Крым сверх ожидания не заслонил Чусовую черноморскими своими красотами. Напротив, он как-то всколыхнул память о ней, помог воспоминаниям выкристаллизоваться, обрести форму. Он вынудил вновь взяться за перо, чтоб воспеть не его, «Тавриду дальнюю», а скромный уральский ручеек.

Любуясь крымскими скалами, я все почему-то вспоминал чусовское. Все оно почему-то стояло перед глазами.

О Чусовой напоминало многое: и клыкастая вершина Ай-Петри, и вертикально падающие стены Ай-Петримской яйлы, и симеизская гора Кошка (особенно со стороны Кацивели), и даже Медведь-гора, что у Гурзуфа.

Встречая лодки тамошние — все эти бесчисленные бело-голубенькие, ладно-ходкие «Кефали», «Ставриды», «Медузы», — как было не вспомнить неуклюжую, неповоротливую нашу «Утку», давно уже, видно, «убитую», на растопку порубленную!..

…Кто бывал в Симеизе, тому, наверное, запомнился кинотеатр «Черноморец». Собственно, не сам кинотеатр, сколько вид, открывающийся с той площадки, где он расположен. Стоите вы у ограды, откуда холм круто спускается к санаториям, а далее —

Море, как полная чаша, Синь распахнуло свою.

Красотища такая, что глаз не отвести. Не надо тебе никакого фойе, неохота даже в кино идти. Стоял бы и смотрел, и смотрел. Ах, не знаю, есть ли на свете другой так удивительно расположенный кинотеатр! Он поставлен именно там, где должно. Не выше и не ниже. Перенеси его хоть на Ай-Петри — лучше не будет. Ведь с Ай-Петри море уже словно не море, а какое-то синеватое марево, и ты сам более ощущаешь себя парящей птицей, нежели гражданином с паспортом в кармане, ибо на таких высотах уже властвует дух паренья, а у «Черноморца» ты еще целиком во власти земных законов, хотя, быть может, и на самой грани земного.

По всего удивительнее другое.

Стоя у «Черноморца», я вдруг вспомнил — что бы вы думали? — вид на гору Сабик со староуткинского завода! И обрадовался, что соперничает скромный уральский пейзаж с самыми ультракрымскими.

Мне бы очень хотелось, чтобы эти мои «объяснения в любви» дошли до ушей «кыновского патриота», с которым мы так душевно потолковали на приступочках магазина, пахнущего пенькой, деготком и кожей. Ему бы, знаю, было приятно.

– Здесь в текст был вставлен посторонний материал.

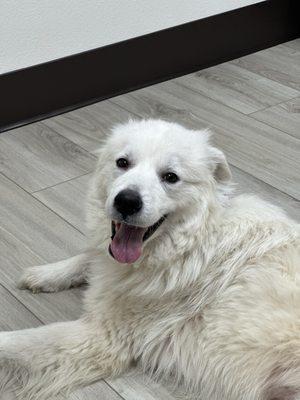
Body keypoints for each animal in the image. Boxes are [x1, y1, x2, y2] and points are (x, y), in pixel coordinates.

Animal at [0, 119, 300, 400]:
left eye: (170, 177)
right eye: (122, 162)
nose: (127, 202)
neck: (189, 245)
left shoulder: (103, 336)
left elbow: (15, 342)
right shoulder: (110, 265)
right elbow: (89, 256)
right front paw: (44, 274)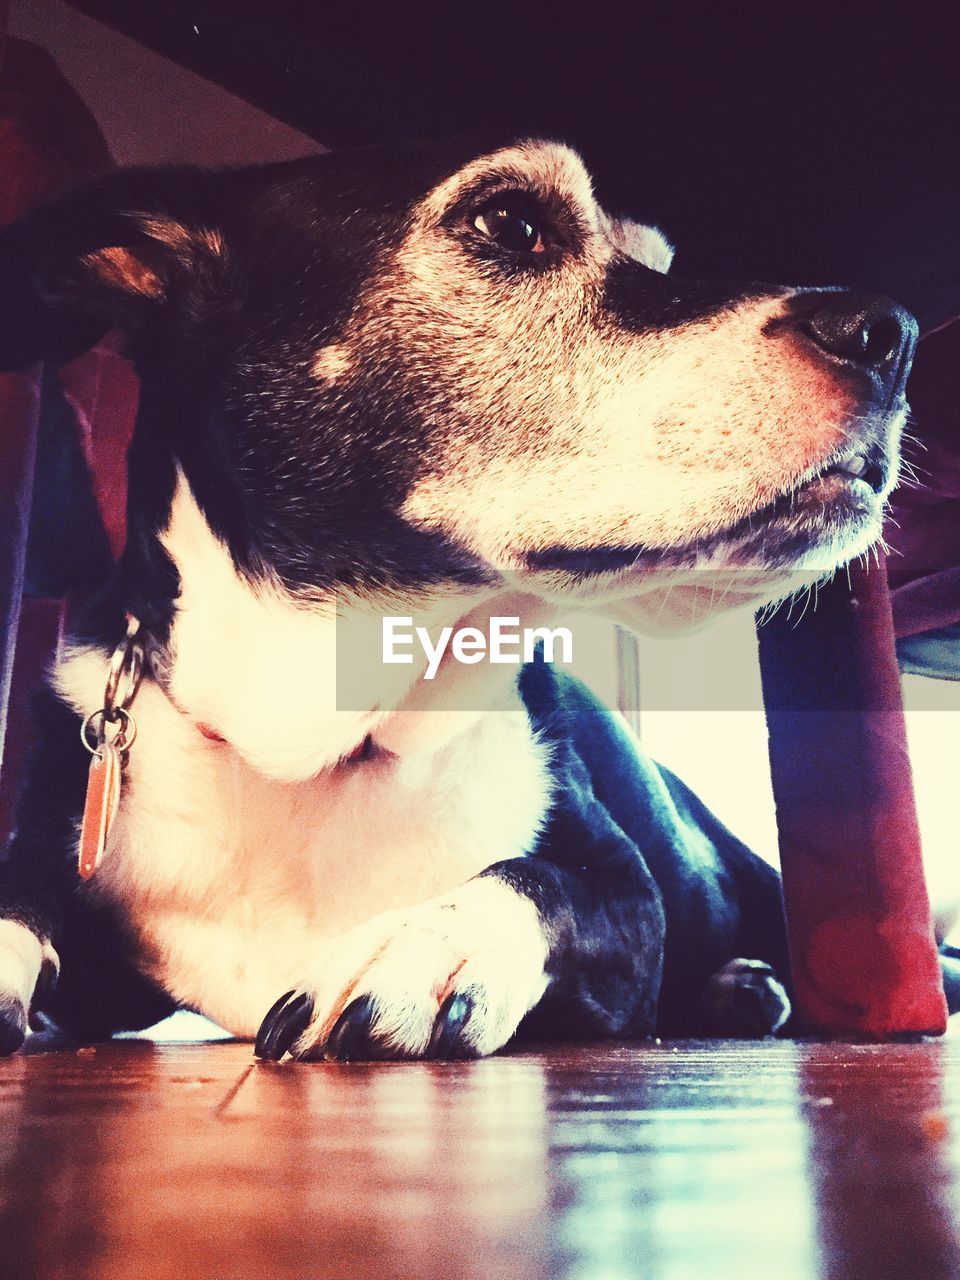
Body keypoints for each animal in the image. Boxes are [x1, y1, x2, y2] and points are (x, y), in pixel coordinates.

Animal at [0, 135, 926, 1064]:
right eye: (511, 224)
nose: (894, 332)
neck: (334, 747)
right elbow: (19, 903)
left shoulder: (628, 903)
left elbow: (540, 877)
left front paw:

Места, где мы побывали, уже для нас не чужие, равно и люди, с которыми свела там судьба. И пусть вы теперь далеко, а нити какие-то незримые остались, не рвутся. Отныне вам дороги и те места, и память о них, и всякая весточка оттуда. Сами того не сознавая, вы стали «патриотом» такого-то района или области, таких-то лесов или рек. И если когда-нибудь потом из газет или радио вы узнаете что-либо новое об этих местах, вас словно бы электрическая искорка кольнет. Вот как со мной теперь.